_TASK OBJECTIVE_.
Copy out the forum thread below about dreaming of a movie theater, word for word and in full.

_EXCERPT TO READ_.
====

I think this could be true. It could also symbolize a reality you'd much rather escape into. Maybe next time try walking through the screen!*

----------


## Xaqaria

Well, my first reaction would be that it was just another dream location.

If I were to read into it, I'd say its possible that the movie theater represents the feeling of disconnection from reality. You say that you don't have friends to go out with. Perhaps you feel like you are just a passive observer in life and the way you experience reality is similar to just watching a movie, a series of events that you just watch and have no control over.

----------


## Merro

> I read this in a dream dictionary:
> 
> 
> 
> I think this could be true. It could also symbolize a reality you'd much rather escape into. Maybe next time try walking through the screen!



Hmmmm. Sounds like a plan, If I have another dream about a theater I'll try going to the screen and see if it will let me go through it. It does sound like an excellent plan. If I can try to make my self go through it though  :Sad:  Usually when I have dreams I'm on my own way.

----------


## Cacophony

*I'm sure it will let you go through the screen if you expect that it will let you. Anything is possible... especially in your mind.

I think it sounds really cool actually, something I'd like to try doing while lucid. A window to an even stranger reality, perhaps.*

----------


## Merro

> I'm sure it will let you go through the screen if you expect that it will let you. Anything is possible... especially in your mind.
> 
> I think it sounds really cool actually, something I'd like to try doing while lucid. A window to an even stranger reality, perhaps.



Yeah it would be quite cool. I wonder where it would lead you :s It reminds me of Mario to tell you the truth. I need to start practicing how to use my mind better.

----------

====

Dataset entries:

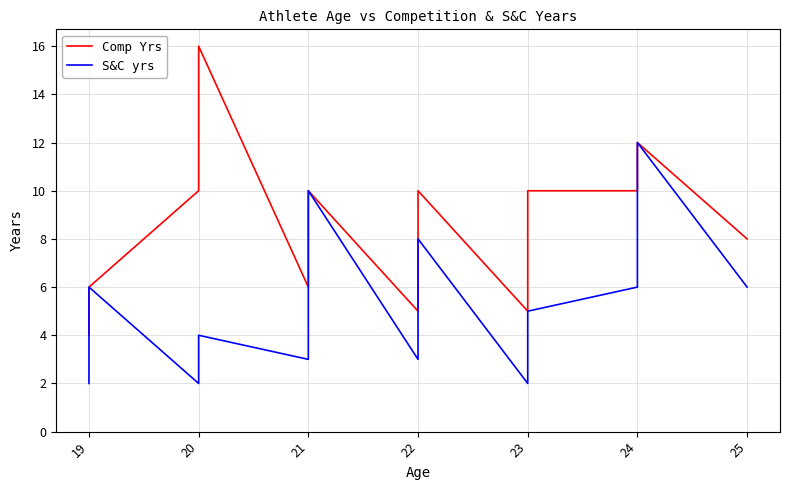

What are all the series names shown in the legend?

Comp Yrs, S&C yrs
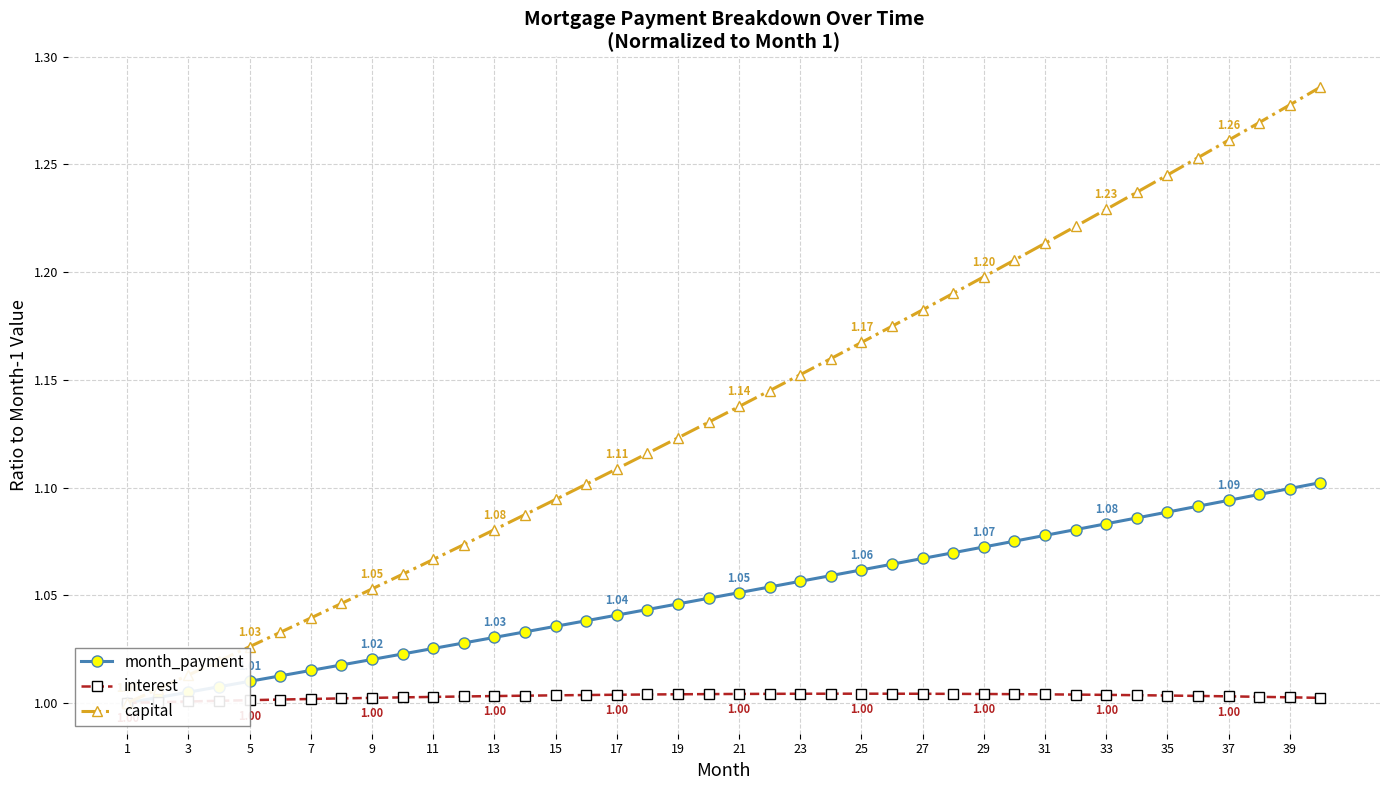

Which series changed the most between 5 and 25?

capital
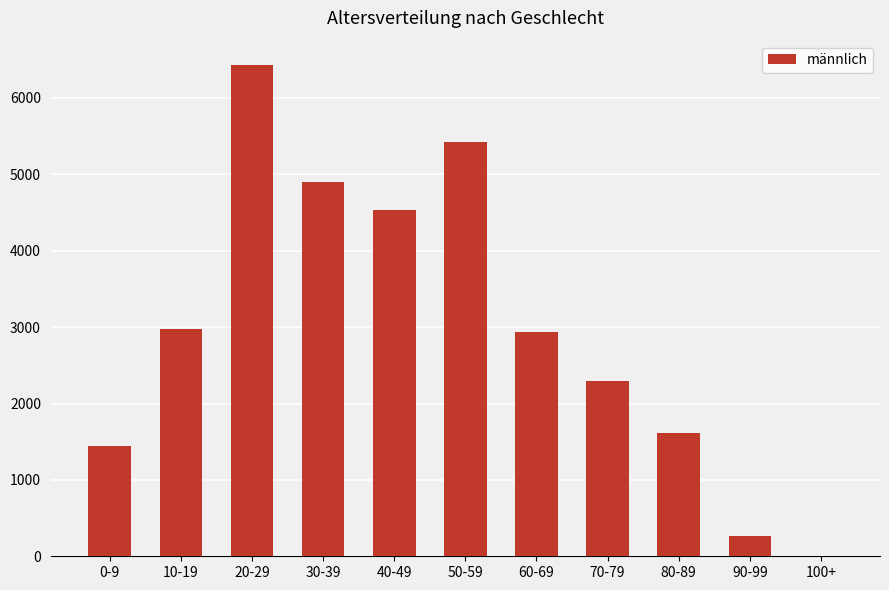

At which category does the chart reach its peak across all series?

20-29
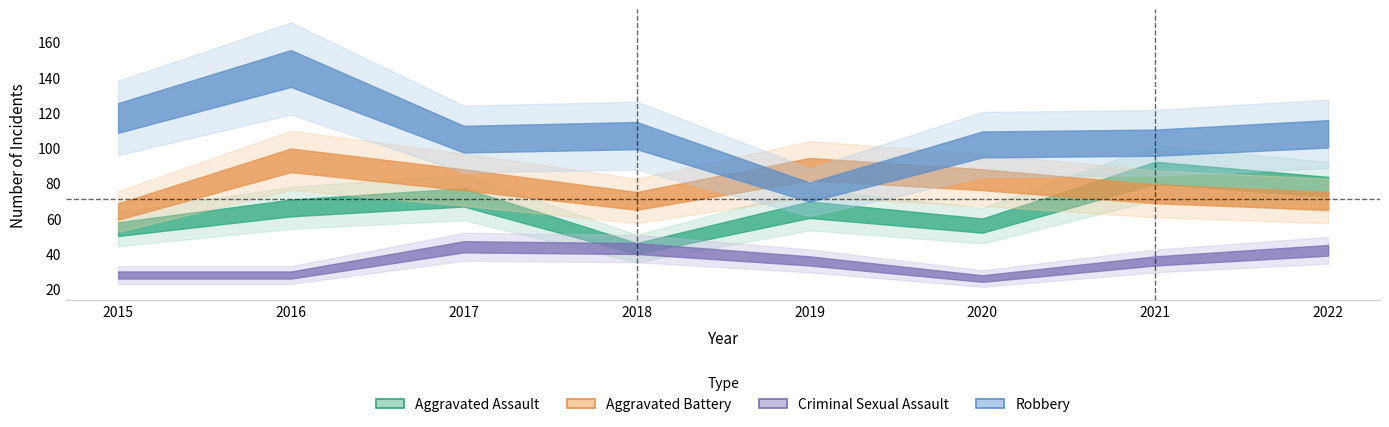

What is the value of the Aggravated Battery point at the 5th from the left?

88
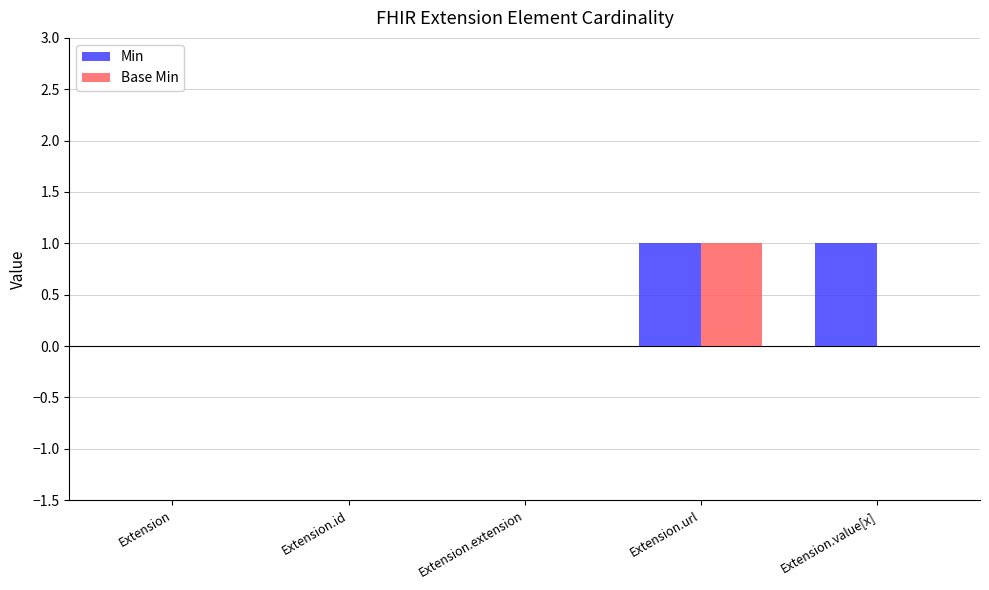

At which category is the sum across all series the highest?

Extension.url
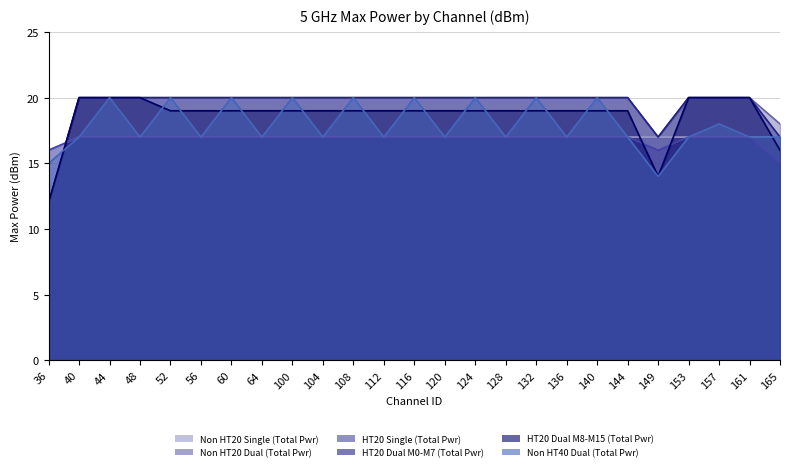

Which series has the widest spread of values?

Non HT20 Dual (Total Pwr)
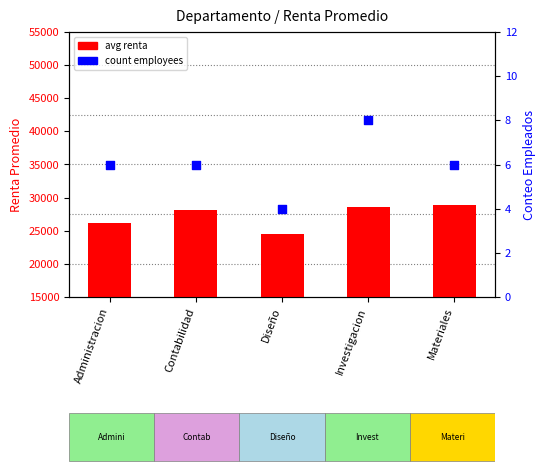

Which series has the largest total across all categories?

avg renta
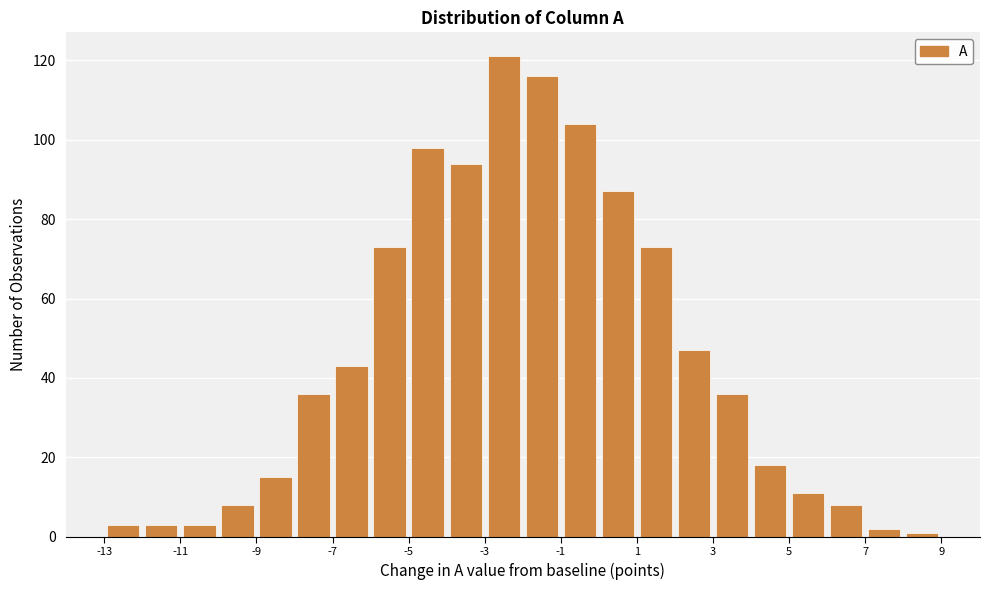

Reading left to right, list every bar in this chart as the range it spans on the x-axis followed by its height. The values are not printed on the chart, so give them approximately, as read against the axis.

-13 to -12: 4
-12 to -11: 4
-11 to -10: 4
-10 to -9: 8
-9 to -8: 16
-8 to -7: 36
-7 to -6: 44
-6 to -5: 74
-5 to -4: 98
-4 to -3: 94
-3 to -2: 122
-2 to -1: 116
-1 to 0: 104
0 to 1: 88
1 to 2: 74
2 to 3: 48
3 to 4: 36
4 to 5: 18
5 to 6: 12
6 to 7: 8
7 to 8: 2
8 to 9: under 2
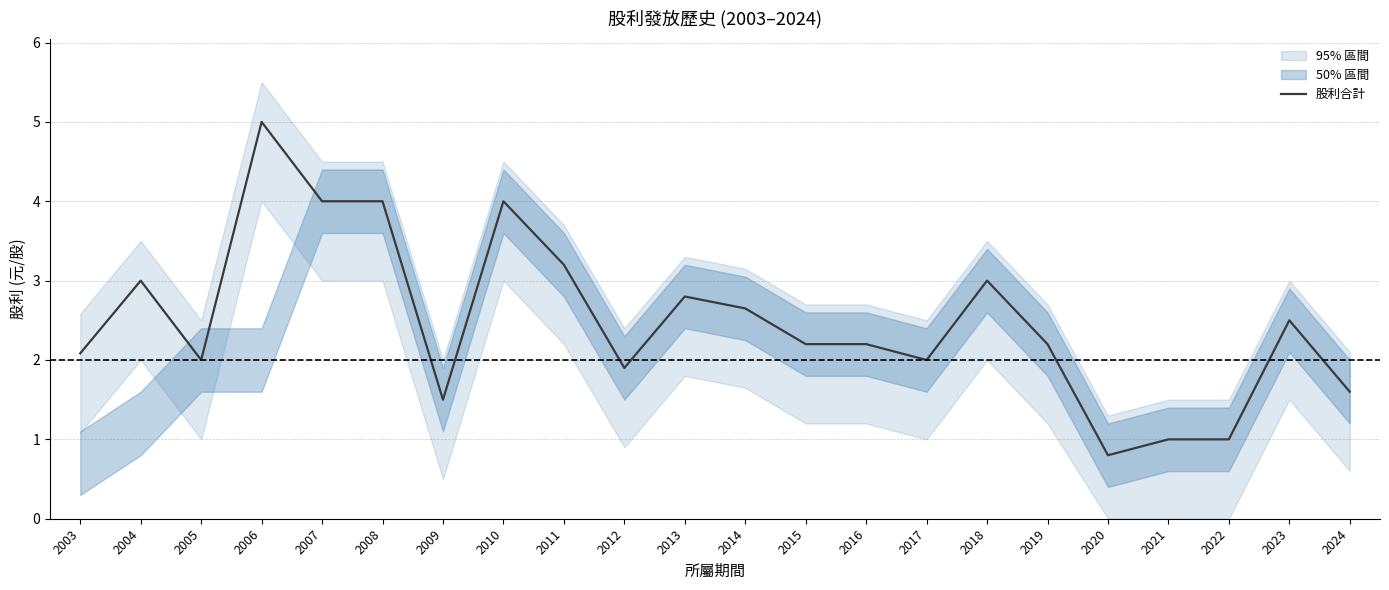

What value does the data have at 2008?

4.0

====

_EXERCISE OUTPUT_.
I think this could be true. It could also symbolize a reality you'd much rather escape into. Maybe next time try walking through the screen!*

----------


## Xaqaria

Well, my first reaction would be that it was just another dream location.

If I were to read into it, I'd say its possible that the movie theater represents the feeling of disconnection from reality. You say that you don't have friends to go out with. Perhaps you feel like you are just a passive observer in life and the way you experience reality is similar to just watching a movie, a series of events that you just watch and have no control over.

----------


## Merro

> I read this in a dream dictionary:
> 
> 
> 
> I think this could be true. It could also symbolize a reality you'd much rather escape into. Maybe next time try walking through the screen!



Hmmmm. Sounds like a plan, If I have another dream about a theater I'll try going to the screen and see if it will let me go through it. It does sound like an excellent plan. If I can try to make my self go through it though  :Sad:  Usually when I have dreams I'm on my own way.

----------


## Cacophony

*I'm sure it will let you go through the screen if you expect that it will let you. Anything is possible... especially in your mind.

I think it sounds really cool actually, something I'd like to try doing while lucid. A window to an even stranger reality, perhaps.*

----------


## Merro

> I'm sure it will let you go through the screen if you expect that it will let you. Anything is possible... especially in your mind.
> 
> I think it sounds really cool actually, something I'd like to try doing while lucid. A window to an even stranger reality, perhaps.



Yeah it would be quite cool. I wonder where it would lead you :s It reminds me of Mario to tell you the truth. I need to start practicing how to use my mind better.

----------